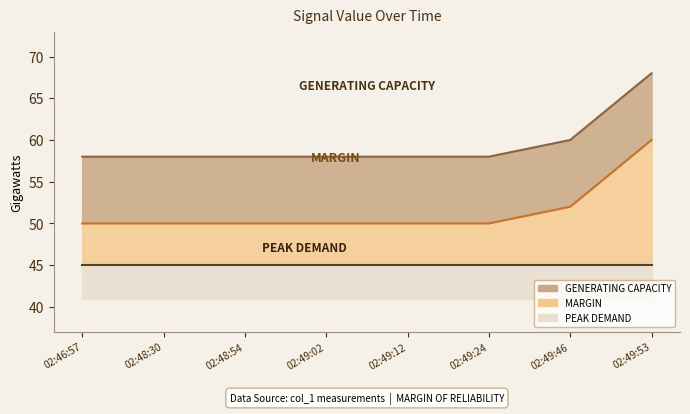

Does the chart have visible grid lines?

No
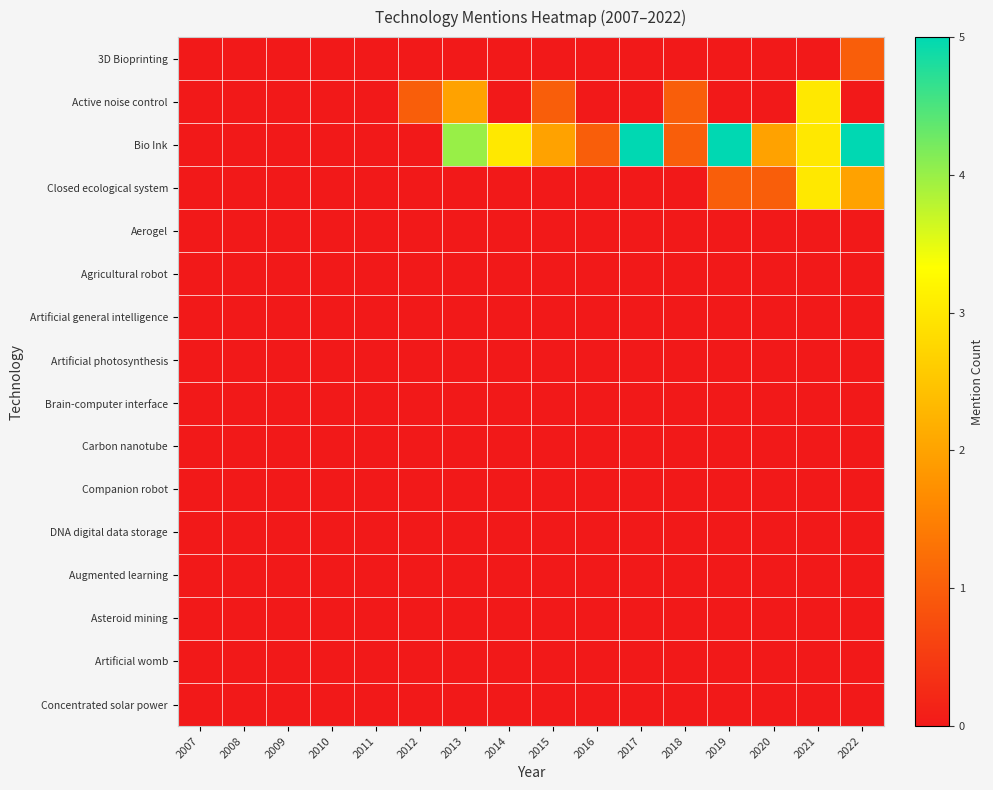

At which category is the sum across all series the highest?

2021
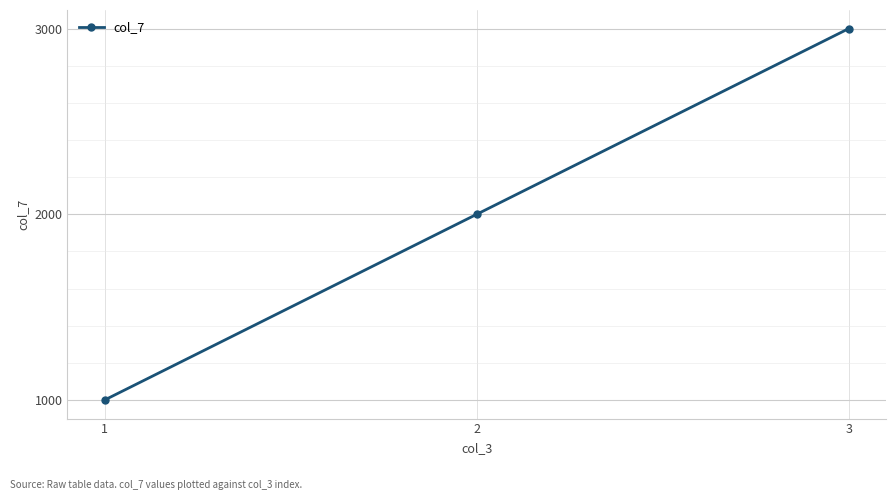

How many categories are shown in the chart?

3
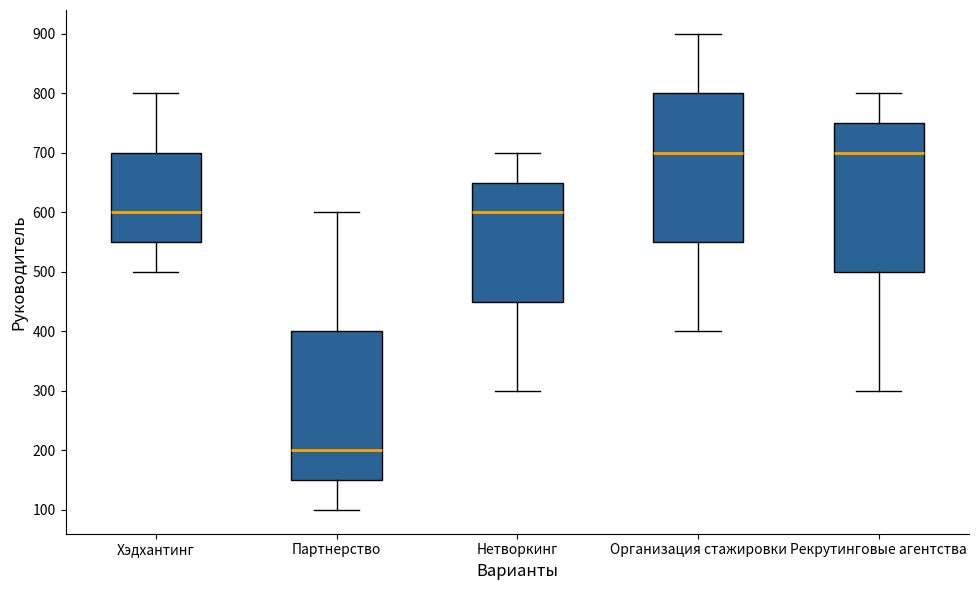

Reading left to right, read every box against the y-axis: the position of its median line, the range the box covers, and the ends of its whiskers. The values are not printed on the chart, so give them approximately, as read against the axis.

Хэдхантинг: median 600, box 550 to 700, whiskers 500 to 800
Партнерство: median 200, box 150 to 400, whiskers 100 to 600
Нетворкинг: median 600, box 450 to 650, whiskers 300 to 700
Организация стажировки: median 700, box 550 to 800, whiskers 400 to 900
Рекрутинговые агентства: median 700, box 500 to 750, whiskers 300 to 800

— REQUIRED ACTION —
Which lines in the records contain the word "chart"? Select each one and copy it out in full.

— EXPECTED ANSWER —
Does the chart have visible grid lines?
How many categories are shown in the chart?
Reading left to right, read every box against the y-axis: the position of its median line, the range the box covers, and the ends of its whiskers. The values are not printed on the chart, so give them approximately, as read against the axis.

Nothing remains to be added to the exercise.